Your task: Reproduce every line of text in the material below word for word, leaving out the pictures.

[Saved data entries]
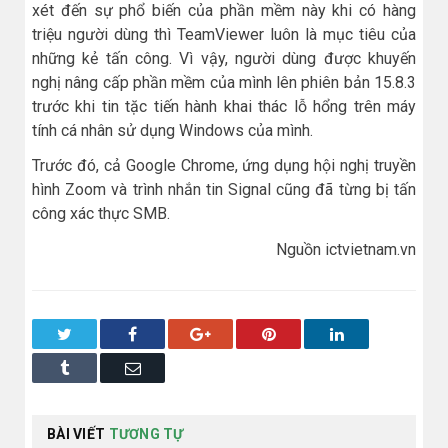
xét đến sự phổ biến của phần mềm này khi có hàng
triệu người dùng thì TeamViewer luôn là mục tiêu của
những kẻ tấn công. Vì vậy, người dùng được khuyến
nghị nâng cấp phần mềm của mình lên phiên bản 15.8.3
trước khi tin tặc tiến hành khai thác lỗ hổng trên máy
tính cá nhân sử dụng Windows của mình.
Trước đó, cả Google Chrome, ứng dụng hội nghị truyền
hình Zoom và trình nhắn tin Signal cũng đã từng bị tấn
công xác thực SMB.
Nguồn ictvietnam.vn
Twitter
Facebook
Google+
Pinterest
LinkedIn
Tumblr
Email
BÀI VIẾT
TƯƠNG TỰ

Exercise result:
xét đến sự phổ biến của phần mềm này khi có hàng
triệu người dùng thì TeamViewer luôn là mục tiêu của
những kẻ tấn công. Vì vậy, người dùng được khuyến
nghị nâng cấp phần mềm của mình lên phiên bản 15.8.3
trước khi tin tặc tiến hành khai thác lỗ hổng trên máy
tính cá nhân sử dụng Windows của mình.
Trước đó, cả Google Chrome, ứng dụng hội nghị truyền
hình Zoom và trình nhắn tin Signal cũng đã từng bị tấn
công xác thực SMB.
Nguồn ictvietnam.vn
Twitter
Facebook
Google+
Pinterest
LinkedIn
Tumblr
Email
BÀI VIẾT
TƯƠNG TỰ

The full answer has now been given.